Beer, Booze, & Betrayal: MA (2019) Review

After moving back to her mother Erica’s hometown, Maggie is struggling with the fact that her mother is now never home due to her new job as a waitress at a casino. Though, it isn’t long before she becomes friends with a group of kids consisting of Andy, Haley, Chaz, and Darrell, ultimately developing a relationship with Andy. When the local drinking spot gets busted, they are invited by lonely local vet assistant Sue Ann (after she just recently bought the alcohol) to party her place. But eventually once Sue Ann aka Ma begins to get a bit too possessive and creepy, the friends begin to want to stay away. But as secrets from the past are revealed, Ma’s behavior goes from creepy to insane.

For starters, any spoilers you have seen in the trailer are pretty misleading, so rest assured there. The film was a lot more of a slow-burn than I was expecting, but despite this, it’s still a hell of a lot of fun. The pace the film chooses works as a representation of Ma’s sanity. When we first meet Ma she seems like a friendly enough woman, but as the film progresses her crazy levels grows, so by the time we reach the intense ending, Sue Ann has full-on lost it. The thing is, Ma isn’t your typical villain, there’s a more emotional core to her that becomes more revealed the more her background is shown and you genuinely feel sorry for her, while at the same time becoming freaked out by her and seeing her get what she deserves. This may make the viewer unsure how to feel, but it’s an interesting take on a villain.

Even more rare is that the teens in Ma’s crosshairs are actually pretty damn tolerable, likable, and feel very realistic. We are also treated to the lead teen Maggie’s mother Erica getting a lot more to do than being the basic mother character, other than one questionable moment, we also have a great and realistic mother/daughter relationship between them that isn’t just a dramatic screaming match between them. It’s really the other adult characters that aren’t given that much to do, especially Luke Evans’ character who actually has a pretty integral part to the story and is Andy’s father (we don’t even see the father and son together in any scenes). The biggest issues I have involve subplot involving what Ma is hiding upstairs that makes her forbid the kids from going up there. It’s not all out terrible or stupid, but it didn’t exactly feel necessary to the plot, and by removing it, we could have spent more time with the characters that weren’t fleshed out as much. The other issue is that it didn’t exactly utilize its R-rating apart from some nudity and language. Any violence we have could have easily been passed for a PG-13.

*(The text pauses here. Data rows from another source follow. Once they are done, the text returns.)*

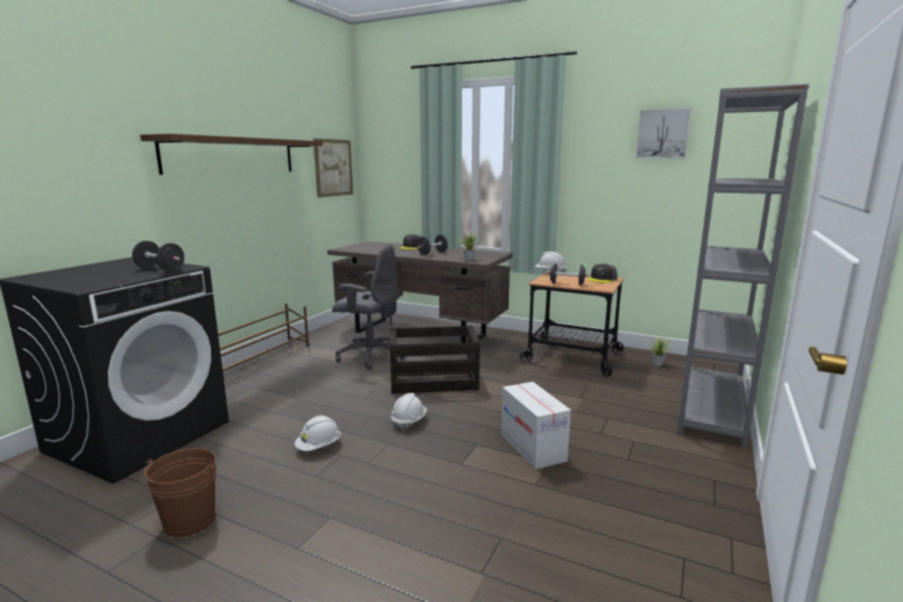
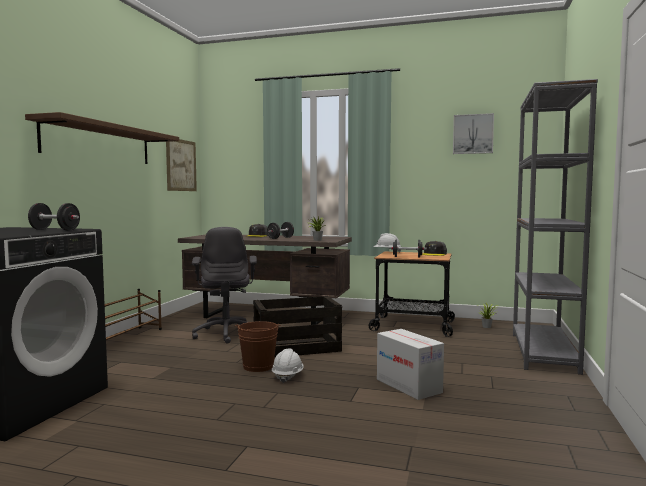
camera: 10 degrees left, 10 degrees down
(189, 521) = (104, 461): brown bucket -> brown bucket (258, 366)
(319, 447) = (210, 399): white hard hat -> none
(370, 356) = (226, 333): grey office chair -> grey office chair turned 75 degrees clockwise

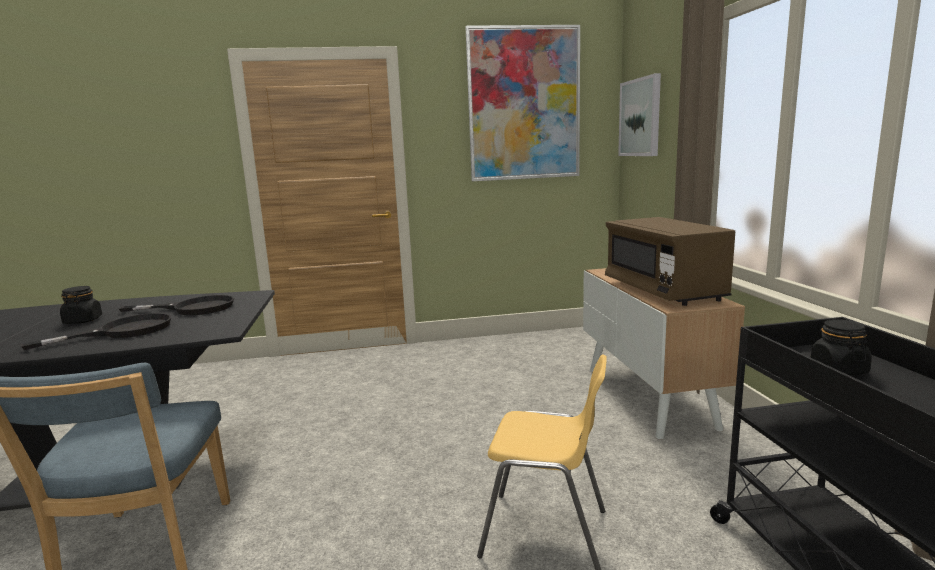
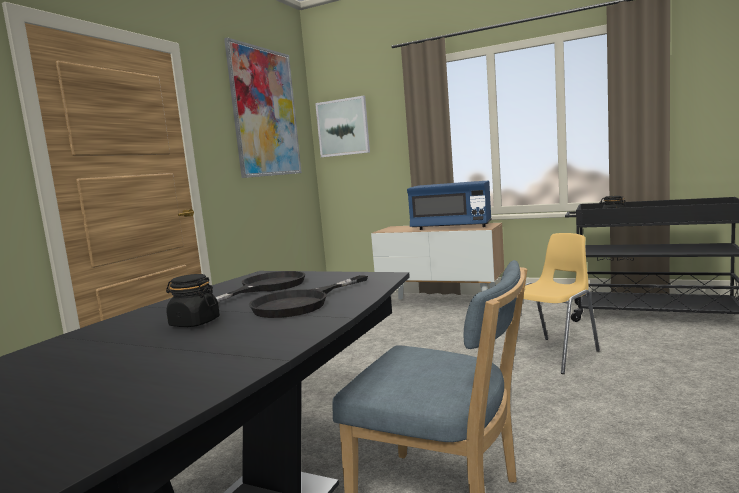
camera: 55 degrees left, 5 degrees down
(123, 331) = (301, 303): black frying pan -> black frying pan turned 135 degrees counterclockwise
(663, 291) = (451, 227): brown microwave -> blue microwave

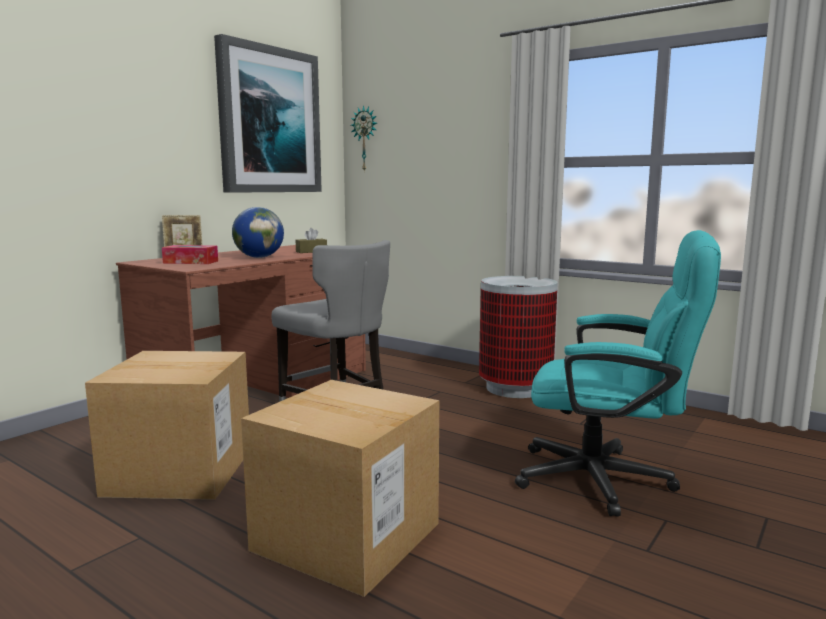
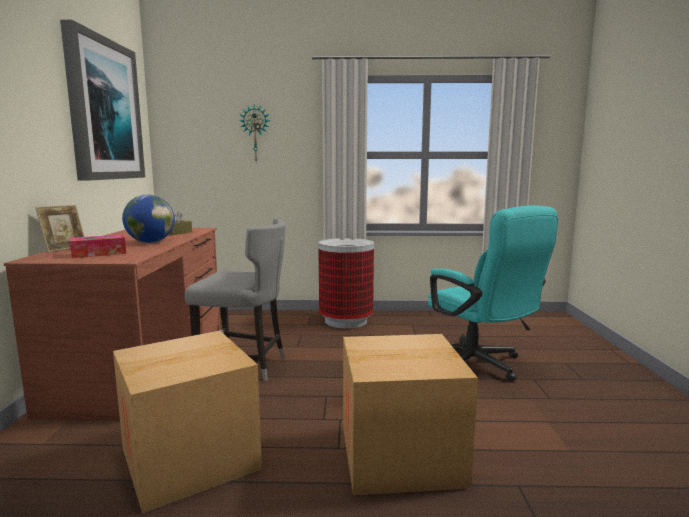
camera: 35 degrees left, 0 degrees up
(365, 139) = (176, 130): wall clock -> wall clock (255, 134)
(609, 481) = (479, 365): turquoise office chair -> turquoise office chair turned 75 degrees clockwise

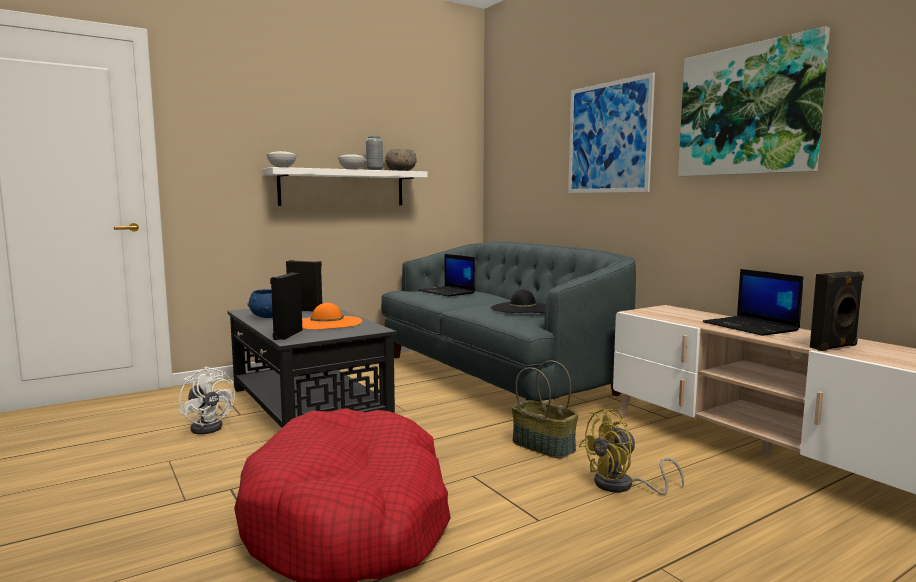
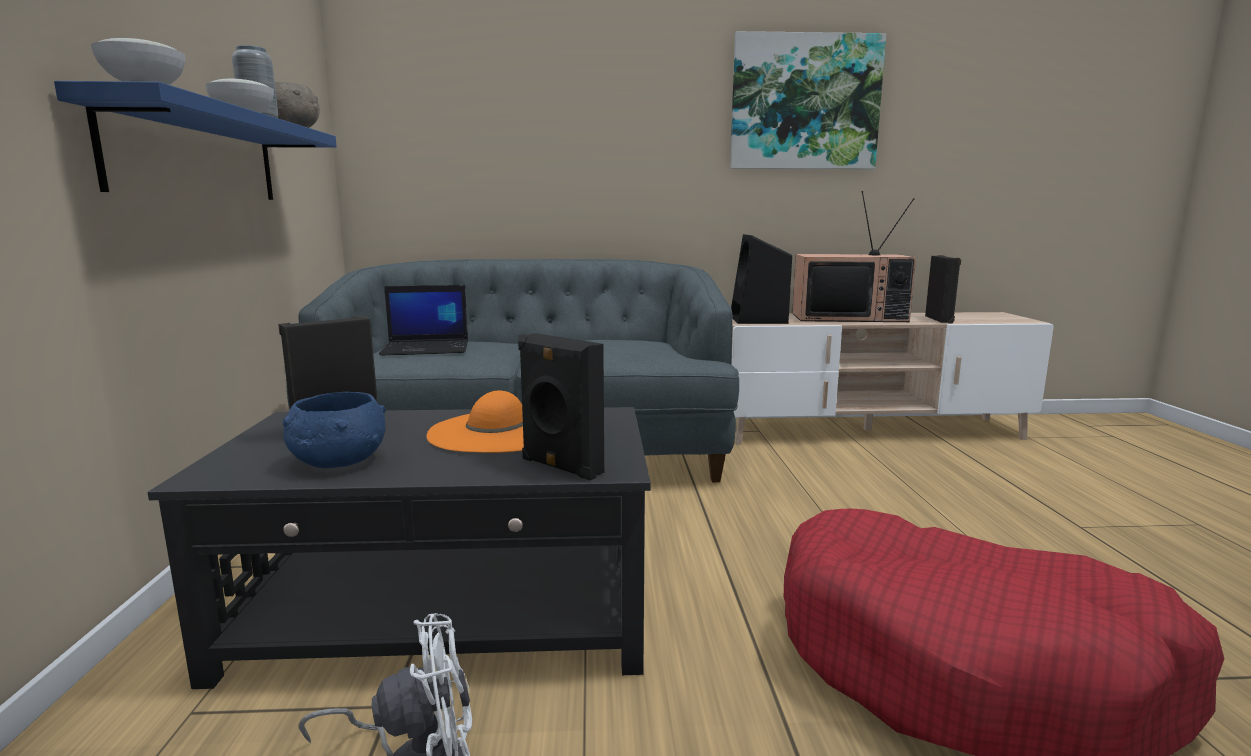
camera: 60 degrees left, 5 degrees up
(342, 188) = (198, 156): white shelf -> blue shelf
(523, 308) = (621, 344): black hat -> none
(544, 446) = (790, 495): basket -> none
(608, 138) = (617, 113): picture -> none
(622, 486) = (912, 492): yellow fan -> none
(660, 312) = (759, 320): none -> black speaker
(751, 327) = (849, 317): laptop -> television

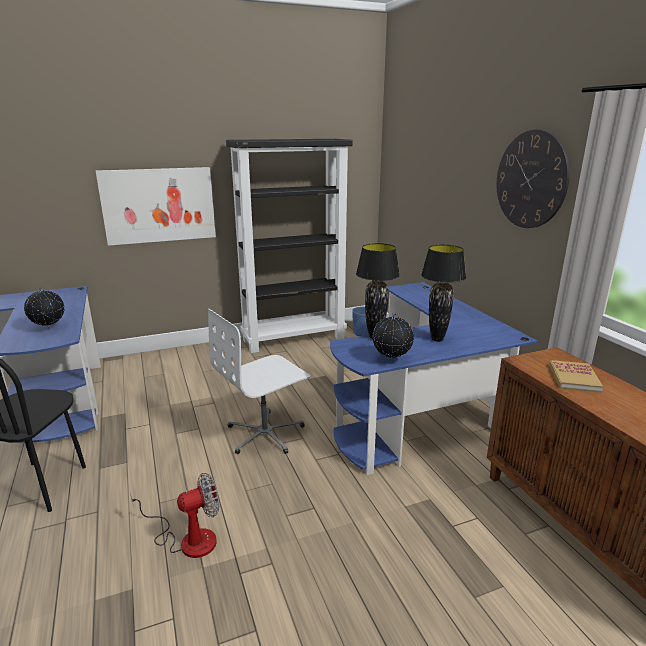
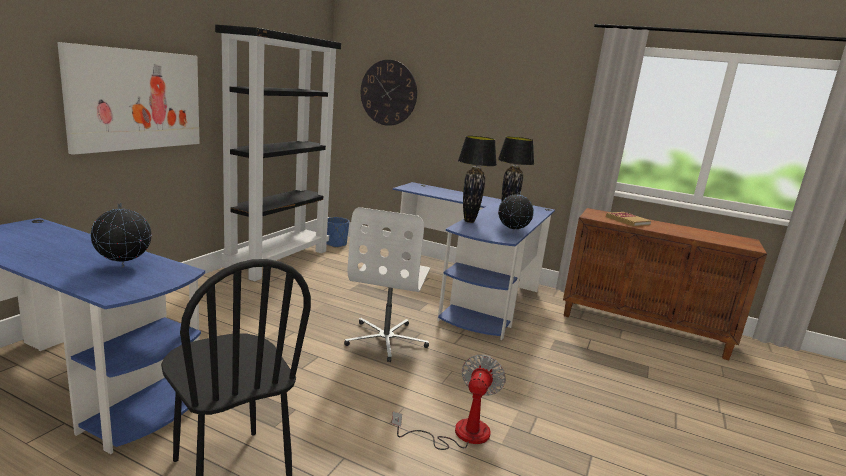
camera: 45 degrees left, 5 degrees down
(531, 180) = (537, 88): wall clock -> wall clock (388, 93)

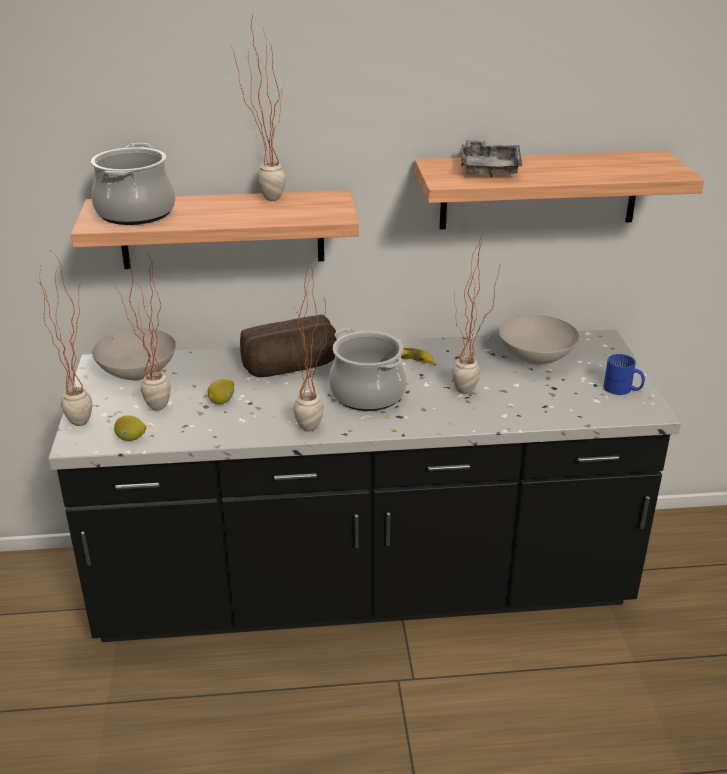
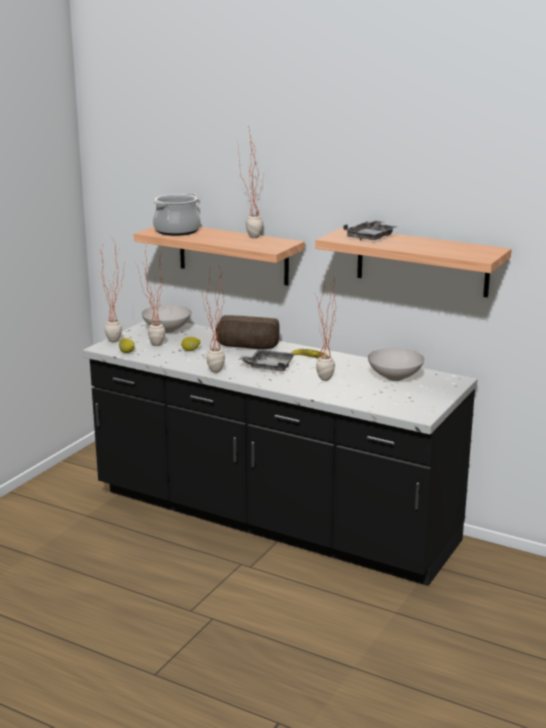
camera: 35 degrees right, 10 degrees down
(367, 394) = (268, 367): cooking pot -> grey tray
(622, 390) = (422, 403): blue mug -> none

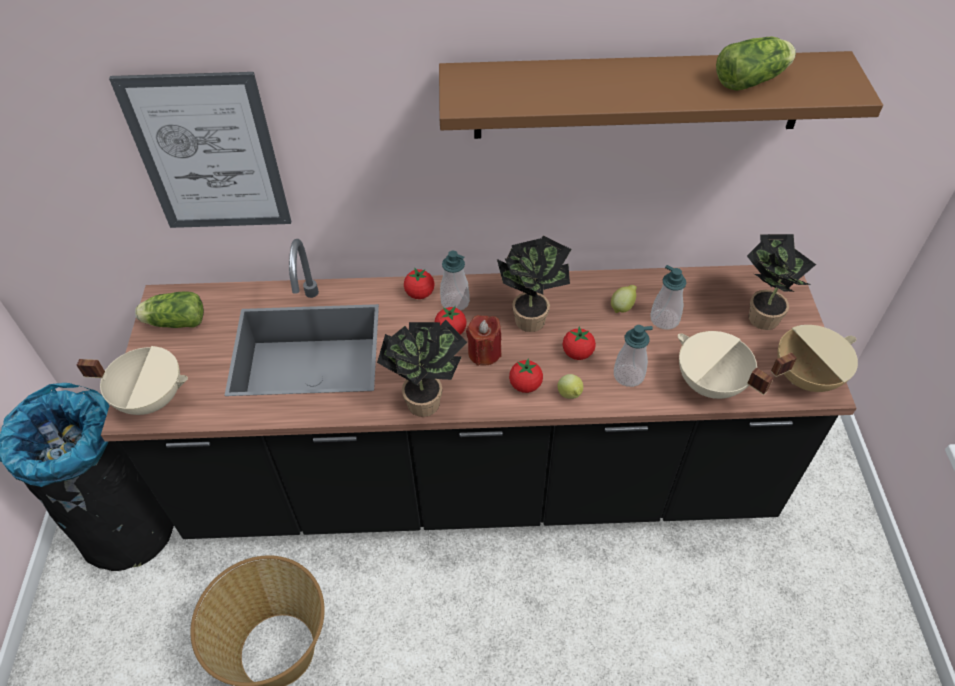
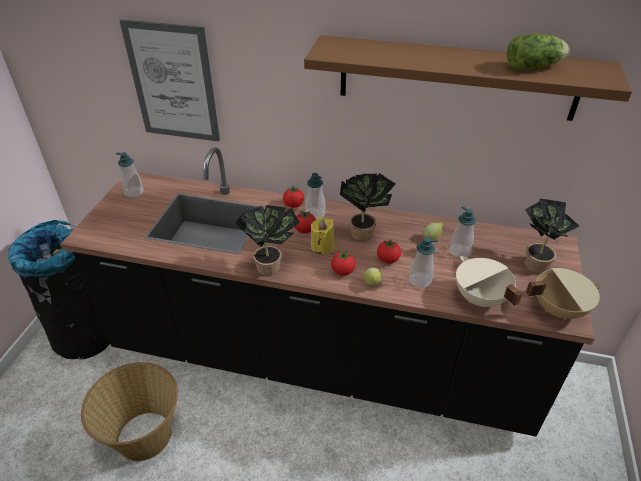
camera: 15 degrees right, 10 degrees down
(152, 398) = (100, 230): beige cooking pot -> none
(174, 322) = (134, 192): lettuce -> soap dispenser
(484, 353) = (322, 247): red candle -> yellow candle

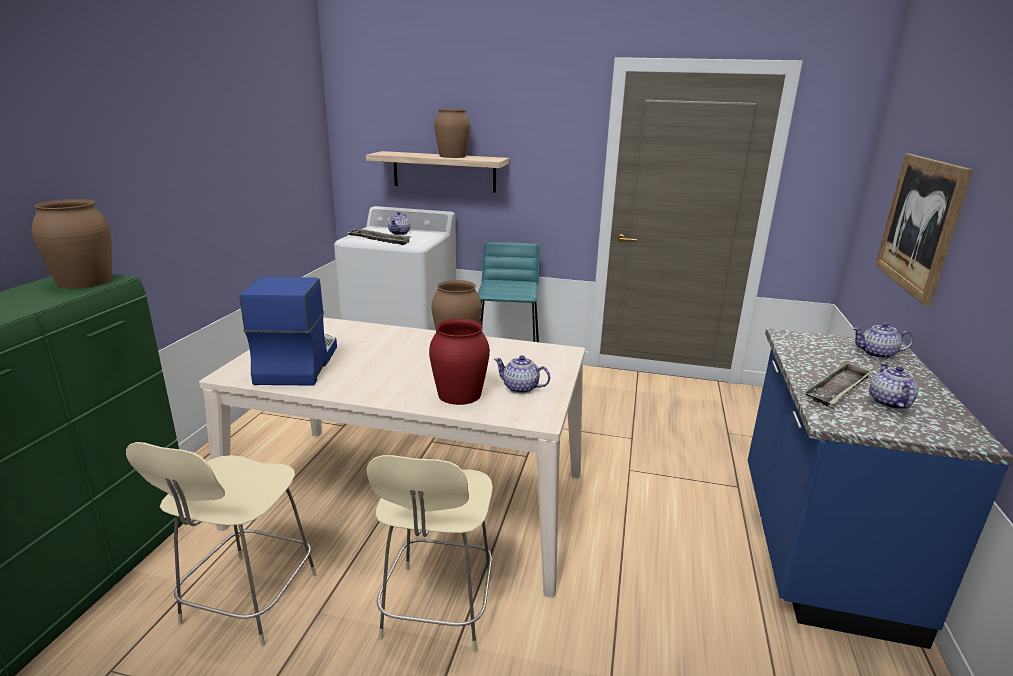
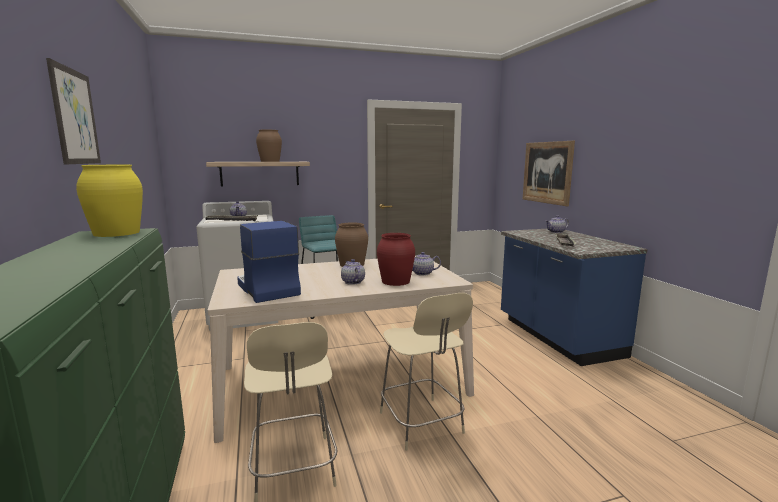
camera: 30 degrees left, 10 degrees down
(85, 281) = (117, 233): brown vase -> yellow vase
(96, 128) = (75, 117): none -> picture
(888, 402) = (587, 243): teapot -> teapot (352, 282)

Those are really all the issues I had, but it didn’t make me enjoy the film any less, because the fact is, this is an extremely fun horror movie that has a great build-up, but also rides on the excellent performance by Octavia Spencer as Ma, who is not only having a blast with the part, but does such an amazing job showing the different layers and emotions to her character. The young cast in addition to Juliette Lewis as Erica also do a great job. For the stalker subgenre, this feels like a breath of fresh air. It’s not a full-on thriller on the levels of Fear or Fatal Attraction, not full-on campy like Obsessed or The Boy Next Door, it’s perfectly nested between the two and just a hell of a lot of fun.